Delivering domestically the Paris Agreement, based on national responsibility for climate change, leads to a more challenging — less accessible bioenergy resources, less available low-cost energy or geological CO2 storage — and more expensive portfolio of CDR solutions, increasing the overall CDR cost by 2100 by 39–68%. In the partial international cooperation scenario, this is due to the exhaustion of local biomass for BECCS in the European Union or the United States, and the resultingly import of biomass from Brazil or India, whereas in the no international cooperation scenario, this is because of the deployment of DACCS as a backstop CDR solution. Crucially, nations lacking from identified well-distributed and high geological CO2 sinks, such as India, are found to fail at delivering their share of the CDR burden.

Our results also show that the creation of an international negative emissions market, similar to already existing carbon emissions markets, such as the EU Emissions Trading Scheme, could provide an incentive for delivering the Paris Agreement in the most cost-efficient manner, whilst allowing for a fair distribution of the CDR burden, as it would allow for Negative Emissions Credits (NECs) trading.
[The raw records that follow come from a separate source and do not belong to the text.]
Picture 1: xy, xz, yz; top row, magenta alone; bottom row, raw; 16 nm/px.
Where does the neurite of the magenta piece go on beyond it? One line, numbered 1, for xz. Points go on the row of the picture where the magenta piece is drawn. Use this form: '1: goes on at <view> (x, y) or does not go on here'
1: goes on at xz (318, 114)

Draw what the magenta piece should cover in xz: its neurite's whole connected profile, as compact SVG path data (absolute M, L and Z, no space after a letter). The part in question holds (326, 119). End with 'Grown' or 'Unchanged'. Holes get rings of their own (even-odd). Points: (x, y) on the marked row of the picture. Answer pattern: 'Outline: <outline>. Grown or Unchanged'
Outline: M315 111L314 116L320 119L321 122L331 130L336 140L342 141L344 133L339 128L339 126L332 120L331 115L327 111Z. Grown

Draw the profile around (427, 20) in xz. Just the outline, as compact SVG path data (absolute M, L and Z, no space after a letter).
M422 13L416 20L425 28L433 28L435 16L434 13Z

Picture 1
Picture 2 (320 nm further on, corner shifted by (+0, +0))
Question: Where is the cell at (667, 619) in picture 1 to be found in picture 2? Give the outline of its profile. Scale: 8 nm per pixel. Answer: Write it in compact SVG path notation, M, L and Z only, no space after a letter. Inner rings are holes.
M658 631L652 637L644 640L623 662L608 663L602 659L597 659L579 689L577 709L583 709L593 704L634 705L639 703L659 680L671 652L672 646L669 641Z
Lastly, we find that synergies between CDR solutions, in the form of forest residues from AR used as feedstock for BECCS’ bioenergy in this study, has a limited , yet not negligible potential, up to 3–4% of the CDR achieved by 2100, and could alleviate its economic burden by displacing more expensive and more carbon-intensive CDR solutions — BECCS using energy-dedicated biomass rather than agricultural residues, DACCS. However, this particular type of synergy relies on the prior deployment of AR, itself inherently limited, and poses an economic trade-off between the benefices of forest residues used for BECCS and the increased forest management costs for AR.
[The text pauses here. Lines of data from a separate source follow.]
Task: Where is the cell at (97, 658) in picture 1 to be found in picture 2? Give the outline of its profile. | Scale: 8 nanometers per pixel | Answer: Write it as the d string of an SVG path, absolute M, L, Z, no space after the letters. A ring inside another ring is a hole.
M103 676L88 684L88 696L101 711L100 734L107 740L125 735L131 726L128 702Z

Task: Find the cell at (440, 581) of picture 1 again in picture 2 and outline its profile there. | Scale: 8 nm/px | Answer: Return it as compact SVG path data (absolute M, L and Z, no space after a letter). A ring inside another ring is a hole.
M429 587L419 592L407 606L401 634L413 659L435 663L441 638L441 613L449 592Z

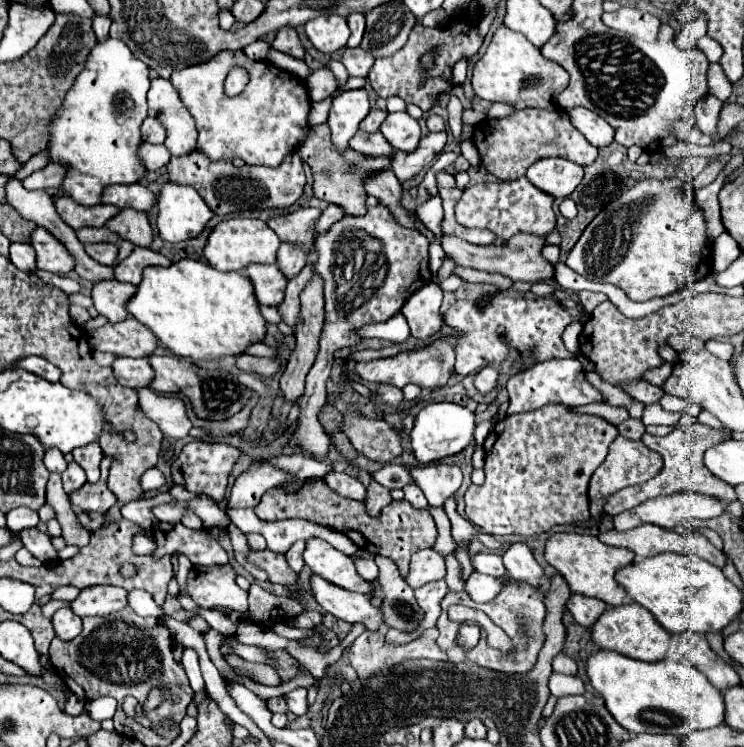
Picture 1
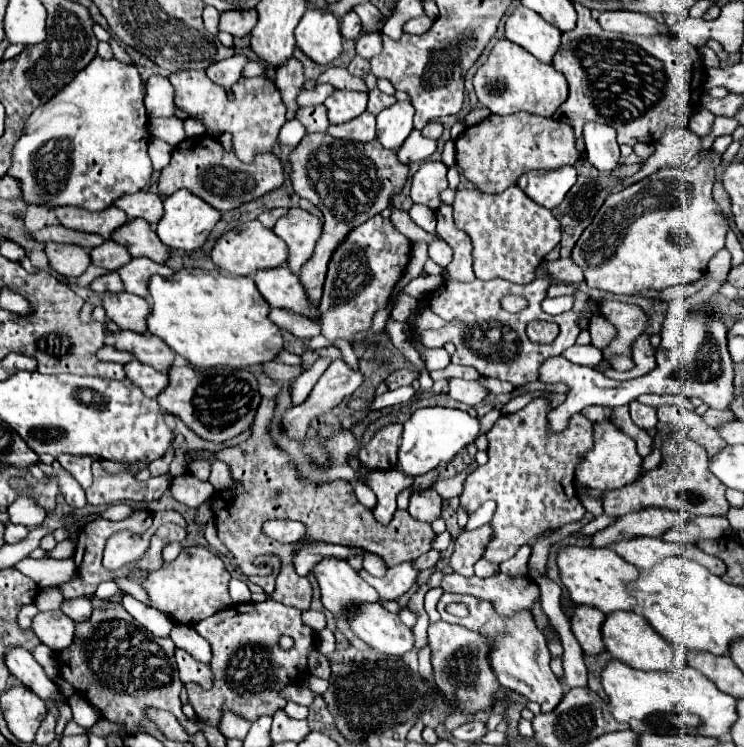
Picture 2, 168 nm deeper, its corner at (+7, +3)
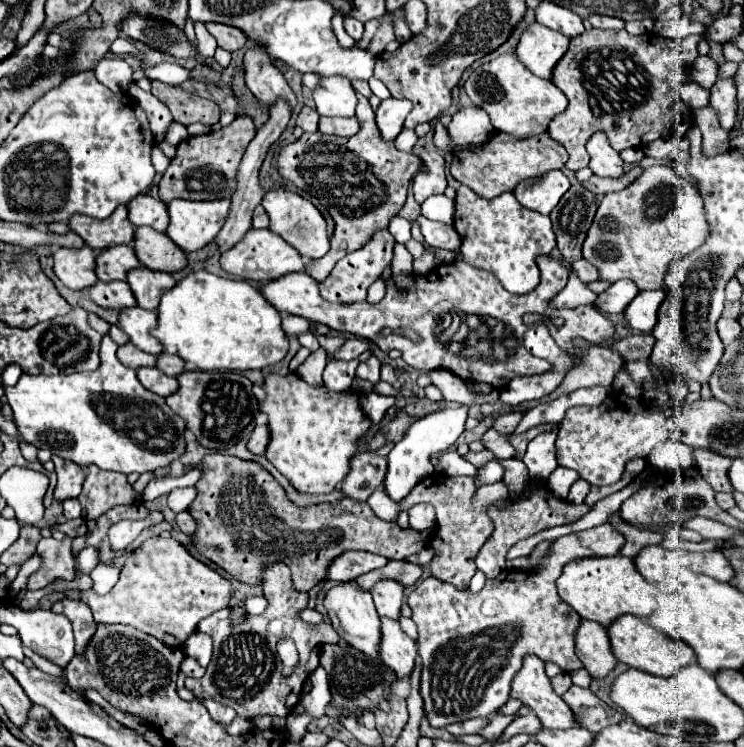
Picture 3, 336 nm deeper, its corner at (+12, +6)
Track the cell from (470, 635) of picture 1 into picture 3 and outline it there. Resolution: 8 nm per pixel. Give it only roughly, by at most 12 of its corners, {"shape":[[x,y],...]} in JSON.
{"shape":[[610,523],[478,595],[434,577],[406,601],[428,723],[494,715],[526,655],[582,669],[568,561],[612,557]]}

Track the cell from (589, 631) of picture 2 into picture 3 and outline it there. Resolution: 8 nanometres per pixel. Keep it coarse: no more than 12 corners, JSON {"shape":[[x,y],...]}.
{"shape":[[582,621],[576,655],[594,679],[604,679],[618,663],[608,631]]}

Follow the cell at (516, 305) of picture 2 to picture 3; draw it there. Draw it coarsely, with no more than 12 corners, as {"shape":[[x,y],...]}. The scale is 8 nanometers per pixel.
{"shape":[[568,269],[568,283],[556,295],[554,307],[592,305],[596,293]]}

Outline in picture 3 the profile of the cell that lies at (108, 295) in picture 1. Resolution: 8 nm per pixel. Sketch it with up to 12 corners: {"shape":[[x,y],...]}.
{"shape":[[140,307],[120,311],[120,327],[138,349],[160,355],[150,335],[156,313]]}

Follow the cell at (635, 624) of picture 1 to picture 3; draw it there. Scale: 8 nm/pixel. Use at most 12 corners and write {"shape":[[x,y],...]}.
{"shape":[[632,615],[608,629],[628,667],[672,677],[696,663],[684,641]]}

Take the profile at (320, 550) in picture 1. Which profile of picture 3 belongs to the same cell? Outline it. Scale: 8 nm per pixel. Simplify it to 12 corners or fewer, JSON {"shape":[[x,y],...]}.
{"shape":[[356,583],[326,593],[332,627],[380,661],[380,617]]}

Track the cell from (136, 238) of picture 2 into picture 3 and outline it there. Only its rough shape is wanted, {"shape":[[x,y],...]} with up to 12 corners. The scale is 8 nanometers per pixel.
{"shape":[[136,229],[134,251],[146,269],[174,273],[186,253],[166,233]]}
Overall, we emphasize the need for international cooperation to deliver the Paris Agreement at least-cost in a sustainable and fair manner. We highlight the importance of synergies, yet recognise their limited, or at least highly local potential. Research should urgently focus on more diversified portfolio of CDR options, and on the potential of synergies that could result from them, to know whether, where, and when, these CDR options will play a significant role in the near future or not.

References:

1 UNFCC, The Paris Agreement, 2015.

2 Intergovernmental Panel on Climate Change, Global Warming of 1.5°C. An IPCC Special Report on the impacts of global warming of 1.5°C above pre-industrial levels and related global greenhouse gas emission pathways, in the context of strengthening the global response to the threat of climate change, World Meteorological Organization, Geneva, Switzerland, 2018.

3 M. Fajardy and N. Mac Dowell, Energy Environ. Sci., 2017, 10, 1389–1426.

4 M. Fajardy, S. Chiquier and N. Mac Dowell, Energy Environ. Sci., 2018, 11, 3408–3430.

5 M. Fajardy and N. Mac Dowell, One Earth, 2020, 3, 214–225.